BOTH of them have proven themselves capable of being deceitful and disloyal (and with each other!) so for him to say you are exaggerating is the ol "the best defense is a good offense" routine at its best.
If he were genuinely devoted to you, I believe that all things considered, he would categorically dismiss her immediately, knowing it is putting another marriage of his in jeopardy.
I would be angry and let him know it. Let him be afraid of your anger. Maybe it will wake him up.
As for her, I would contact her and, in no uncertain terms, make it clear that you are a dangerous person when you are wronged-in more ways than one. For starters you ought to find out something about her, like where she works or who her relatives are, or what newspaper is popular in her town. Tell her you are ready, willing and able to make her life miserable if she threatens the integrity of your family again. You will do everything at your disposal to destroy her peaceful existence if she has the audacity to screw with you OR your husband in any way at any time. Tell her you will see to it that people she knows and works with etc... will all find out her true character when you take out an ad in her local paper to disclose her shenanigans.
In other words, this is NO TIME to be conciliatory with your spouse or her.
If she wants a fight, take her to the mat on this one.
If you're mistaken about any of the details, whatever happens is still due to her and your husband's underhandedness and so have no qualms.
This is war, dear, if you want to save your marriage from this homewrecker and your half-hearted husband.
Is he worth it?
- 10 years ago
It's pretty simple. You or Her... Men will try to make you think that ur the crazy one for not believing everything they say. My mom told me "men will lie to you until they're blue in the face" especially about other woman. my husband tried that and found himself out on the curb. your marriage only has room for 1 relationship. that's yours and his.

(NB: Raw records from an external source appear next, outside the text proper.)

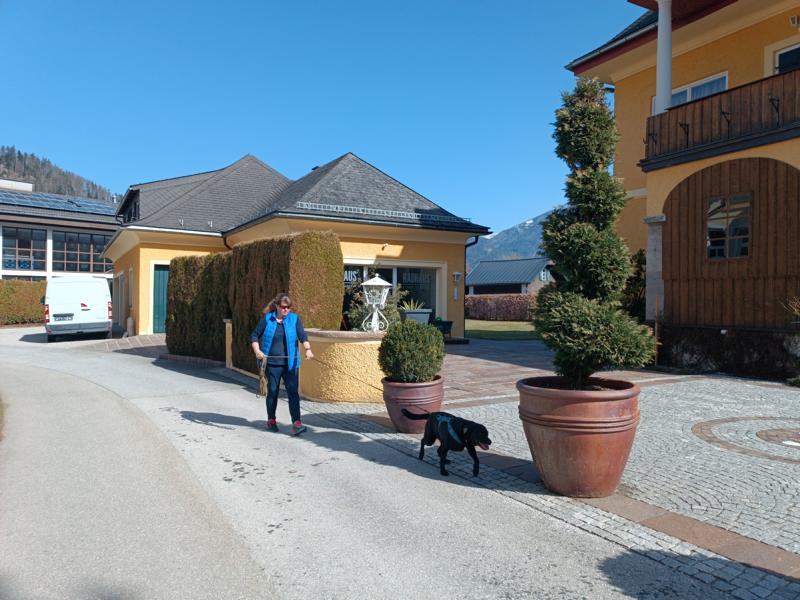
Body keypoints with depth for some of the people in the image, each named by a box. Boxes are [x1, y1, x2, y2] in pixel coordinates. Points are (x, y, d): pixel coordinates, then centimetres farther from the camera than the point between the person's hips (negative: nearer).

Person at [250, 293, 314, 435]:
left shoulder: (295, 318, 4)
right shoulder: (267, 319, 4)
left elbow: (302, 335, -9)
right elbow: (254, 335, 9)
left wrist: (308, 349, -26)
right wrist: (257, 351, -6)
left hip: (290, 363, 0)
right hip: (271, 363, 0)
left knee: (293, 392, -7)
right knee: (272, 391, 9)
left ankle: (296, 424, -9)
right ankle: (271, 421, 27)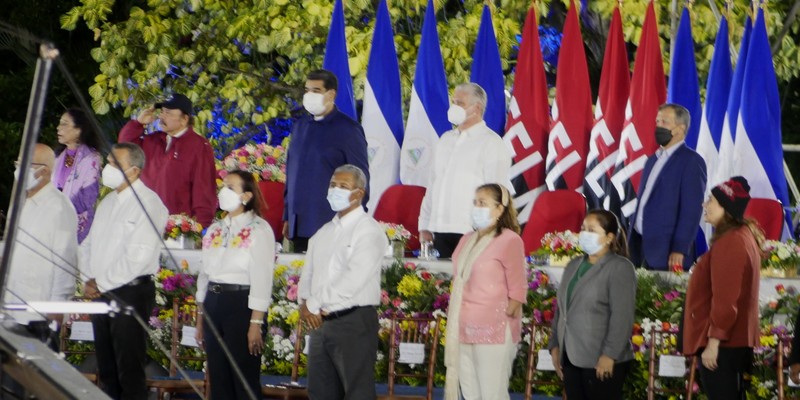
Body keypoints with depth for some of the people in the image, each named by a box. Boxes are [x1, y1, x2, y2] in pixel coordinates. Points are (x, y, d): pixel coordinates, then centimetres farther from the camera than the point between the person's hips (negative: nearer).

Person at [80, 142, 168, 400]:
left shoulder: (148, 204, -11)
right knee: (106, 369, 11)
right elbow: (89, 244, 19)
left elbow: (139, 256, -19)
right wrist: (88, 280, 2)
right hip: (101, 294, 8)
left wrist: (102, 284, -13)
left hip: (131, 294, -8)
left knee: (130, 371, -6)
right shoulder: (109, 202, 16)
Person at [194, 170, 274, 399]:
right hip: (213, 303, 7)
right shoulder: (215, 231, 13)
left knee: (245, 380, -5)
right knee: (218, 378, 8)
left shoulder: (259, 230, -7)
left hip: (242, 305, -7)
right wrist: (200, 320, 14)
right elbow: (205, 274, 16)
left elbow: (262, 280, -13)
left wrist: (256, 323, -18)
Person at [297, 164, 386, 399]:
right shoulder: (323, 233, 18)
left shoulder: (368, 230, -8)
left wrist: (315, 303, -14)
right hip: (321, 323, 8)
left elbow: (354, 279, -18)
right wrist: (305, 303, -6)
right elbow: (307, 274, 15)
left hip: (354, 322, -8)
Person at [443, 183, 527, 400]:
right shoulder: (467, 240, 16)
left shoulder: (509, 240, -8)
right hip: (464, 331, 8)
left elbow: (517, 289, -10)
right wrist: (456, 321, 17)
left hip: (494, 332, -8)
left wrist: (503, 320, -12)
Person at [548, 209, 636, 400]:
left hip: (602, 360, -8)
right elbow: (561, 308, 20)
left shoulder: (620, 267, -8)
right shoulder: (574, 265, 17)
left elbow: (622, 316, -16)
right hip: (571, 357, 8)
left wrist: (610, 354, -21)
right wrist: (555, 345, 13)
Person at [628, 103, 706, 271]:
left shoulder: (691, 161, -7)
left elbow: (691, 210, -13)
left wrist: (679, 250, -18)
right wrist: (630, 241, 15)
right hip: (638, 245, 7)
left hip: (666, 251, -7)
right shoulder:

If he wants a relationship with her than tell him he's gonna have it by himself because you are not going to be a party to this. Then tell him to leave. Don't share your husband with this woman. He knew you both agreed to a no-contact with any of his or your ex's. Ask him why he broke that agreement. Then throw him out!!
Source(s): life - hdhayes60Lv 710 years ago
I'll begin with a bit of advice: Most who read this lengthy narrative will lose interest after the first paragraph, so it would be better to get straight to the point of the question.
That being said, I'll get to my answer: Your husband is an unfaithful liar. The sooner he's out of your life, the sooner you can move on to happiness. I realize that's rather blunt, but it's true. Best of luck to you.
- 10 years ago
Hi,
I believe you have all the evidence you need. Believe the behavior you see not the words you are told and that is what you are doing, if you did otherwise, then that would be crazy. From here the choice is yours, all I can advise is nobody wants to be with a partner they can not trust.